Crocheting for veterans
Feb 25, 2019 11:53AM
By Sarah Payne
Stock photo, Flickr.
By Sarah Payne | [email protected]
Mindy Pehrson is the granddaughter of a veteran. She knows veterans are heroes who have endured hardships and dangers in order to serve their country. She also knows that upon their return, they sometimes don’t receive the respect or appreciation they deserve. That’s where she comes in.
Pehrson spends all year making sure that her heroes are appreciated when Christmas comes to town. She works every day making crocheted ornaments, stuffing candy bags, and preparing Christmas surprises such as scarves, blankets, and hats. Come December, she hands them out to veterans living in the Valor House, the William E. Christoffersen Salt Lake Veterans Home and the nearby hospital.
Pehrson has done her Christmas project for four years, continuing the tradition of her aunt before her. Pehrson’s grandfather, Max Whitton, was a World War II veteran, and his daughter started the family tradition. After his passing, Pehrson reinstituted the family tradition of making gifts for the veterans as a way to honor the memory of her grandfather.
“I’m not doing it for me,” Pehrson said. “I’m doing it for them.”
Pehrson’s project attracted the attention of Utah Governor Gary Herbert. Also a veteran, Herbert is the recipient of one of Pehrson’s homemade scarves.
Pehrson was taught by her grandmother, Ruth Whitton, to crochet at age 7. “I’m thankful that Grandma taught me how to do it,” she said, “because I think about her when I’m making these things, and I know she’s up there going, ‘I really want some of those ornaments.’”
Pehrson’s talent for crocheting has attracted many admirers. Pehrson also crochets doilies, one of which she presented to the Herbert’s wife, Jeanette. The governor presented Pehrson with a letter for the veterans she serves as well, honoring them for their service. Joe Mantegna, an American actor, also sent Pehrson a letter honoring the veterans, to be distributed to them.

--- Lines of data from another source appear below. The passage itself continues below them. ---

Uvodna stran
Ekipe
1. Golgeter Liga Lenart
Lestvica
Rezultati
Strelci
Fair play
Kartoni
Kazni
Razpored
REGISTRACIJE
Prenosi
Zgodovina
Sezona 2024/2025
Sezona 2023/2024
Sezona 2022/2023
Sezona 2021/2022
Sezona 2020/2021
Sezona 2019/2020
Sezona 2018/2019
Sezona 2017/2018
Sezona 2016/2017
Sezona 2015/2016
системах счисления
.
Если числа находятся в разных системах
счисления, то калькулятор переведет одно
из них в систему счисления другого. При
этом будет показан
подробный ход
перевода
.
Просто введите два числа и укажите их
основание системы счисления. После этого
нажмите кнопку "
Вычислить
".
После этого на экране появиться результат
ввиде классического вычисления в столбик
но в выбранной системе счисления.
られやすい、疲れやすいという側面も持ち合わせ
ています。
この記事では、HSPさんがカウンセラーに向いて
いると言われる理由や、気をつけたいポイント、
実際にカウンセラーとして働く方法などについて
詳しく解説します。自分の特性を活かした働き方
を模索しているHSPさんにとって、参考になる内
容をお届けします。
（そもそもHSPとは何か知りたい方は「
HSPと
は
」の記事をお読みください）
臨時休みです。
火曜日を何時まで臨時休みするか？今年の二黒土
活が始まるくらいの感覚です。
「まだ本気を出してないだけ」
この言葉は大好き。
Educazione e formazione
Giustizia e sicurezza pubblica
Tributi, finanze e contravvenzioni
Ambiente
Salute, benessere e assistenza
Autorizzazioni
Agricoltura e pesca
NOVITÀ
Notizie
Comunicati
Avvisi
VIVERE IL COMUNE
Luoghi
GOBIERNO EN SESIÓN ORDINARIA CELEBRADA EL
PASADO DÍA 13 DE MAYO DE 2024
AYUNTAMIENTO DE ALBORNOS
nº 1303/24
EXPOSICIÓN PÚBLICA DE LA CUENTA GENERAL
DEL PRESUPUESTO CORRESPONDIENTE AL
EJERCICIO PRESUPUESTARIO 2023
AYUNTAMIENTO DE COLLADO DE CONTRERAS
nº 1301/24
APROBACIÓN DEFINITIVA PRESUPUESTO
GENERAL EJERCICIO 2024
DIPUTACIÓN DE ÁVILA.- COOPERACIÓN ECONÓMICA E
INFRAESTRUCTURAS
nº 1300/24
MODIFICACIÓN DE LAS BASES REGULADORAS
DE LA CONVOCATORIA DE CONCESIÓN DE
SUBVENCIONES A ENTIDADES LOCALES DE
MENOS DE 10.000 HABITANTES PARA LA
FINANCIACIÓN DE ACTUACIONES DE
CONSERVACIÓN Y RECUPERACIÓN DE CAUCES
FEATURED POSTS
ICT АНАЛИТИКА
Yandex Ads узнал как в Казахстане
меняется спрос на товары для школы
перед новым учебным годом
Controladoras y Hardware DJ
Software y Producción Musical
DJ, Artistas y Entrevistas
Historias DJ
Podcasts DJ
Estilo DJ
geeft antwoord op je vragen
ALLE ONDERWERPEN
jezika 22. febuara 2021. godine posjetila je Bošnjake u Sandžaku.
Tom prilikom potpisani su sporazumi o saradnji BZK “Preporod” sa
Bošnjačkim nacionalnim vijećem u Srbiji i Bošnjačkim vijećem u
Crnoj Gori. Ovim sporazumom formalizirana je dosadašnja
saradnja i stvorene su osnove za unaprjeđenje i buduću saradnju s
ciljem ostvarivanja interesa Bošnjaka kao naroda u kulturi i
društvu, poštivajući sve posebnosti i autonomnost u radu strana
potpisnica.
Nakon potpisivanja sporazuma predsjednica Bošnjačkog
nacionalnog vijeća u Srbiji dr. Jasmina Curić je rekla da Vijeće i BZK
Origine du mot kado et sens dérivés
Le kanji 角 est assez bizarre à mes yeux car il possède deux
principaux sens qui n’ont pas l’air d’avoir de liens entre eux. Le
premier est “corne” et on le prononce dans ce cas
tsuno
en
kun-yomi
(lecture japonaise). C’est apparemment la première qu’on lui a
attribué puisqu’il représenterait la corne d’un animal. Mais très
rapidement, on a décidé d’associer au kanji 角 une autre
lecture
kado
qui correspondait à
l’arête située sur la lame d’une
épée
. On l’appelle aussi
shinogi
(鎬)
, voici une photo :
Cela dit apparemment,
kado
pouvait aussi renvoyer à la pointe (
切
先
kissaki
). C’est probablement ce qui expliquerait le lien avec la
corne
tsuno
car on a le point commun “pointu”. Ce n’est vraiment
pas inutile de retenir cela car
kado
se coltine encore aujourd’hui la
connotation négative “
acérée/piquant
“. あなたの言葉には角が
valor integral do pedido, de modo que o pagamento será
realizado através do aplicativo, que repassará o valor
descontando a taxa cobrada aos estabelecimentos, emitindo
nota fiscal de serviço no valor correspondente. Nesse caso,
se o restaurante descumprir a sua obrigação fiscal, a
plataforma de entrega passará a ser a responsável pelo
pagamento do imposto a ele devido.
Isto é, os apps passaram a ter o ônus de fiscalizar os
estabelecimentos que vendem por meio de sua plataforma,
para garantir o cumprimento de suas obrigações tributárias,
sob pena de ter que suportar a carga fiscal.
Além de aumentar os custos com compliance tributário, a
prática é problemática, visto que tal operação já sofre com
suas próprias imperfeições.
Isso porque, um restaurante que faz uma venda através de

She has received help from Smith’s and Harmons grocery stores, which provided donations of candy to give to the veterans. Pehrson also asked that companies donate gift cards for the veterans at the Valor House.
Pehrson expressed respect for veterans and how they have served our country, often at a personal cost. She recalls a veteran she met in a hospital who had lost a leg and was to lose the other. “It’s just a bump in the road,” she reported him saying.
“That’s why we do this,” Pehrson said. “We know that a lot of these veterans, they’re dealing with so much. So, our goal this year is to make... between 250 and 300 blankets.”
It’s not just the veterans who benefit from Pehrson’s selfless service, however. Local law enforcement also receive goodies during the holiday season, as a well-deserved and often forgotten thank you for their service.
“A hundred percent of the time,” Pehrson said, “they’re the bravest people we know.”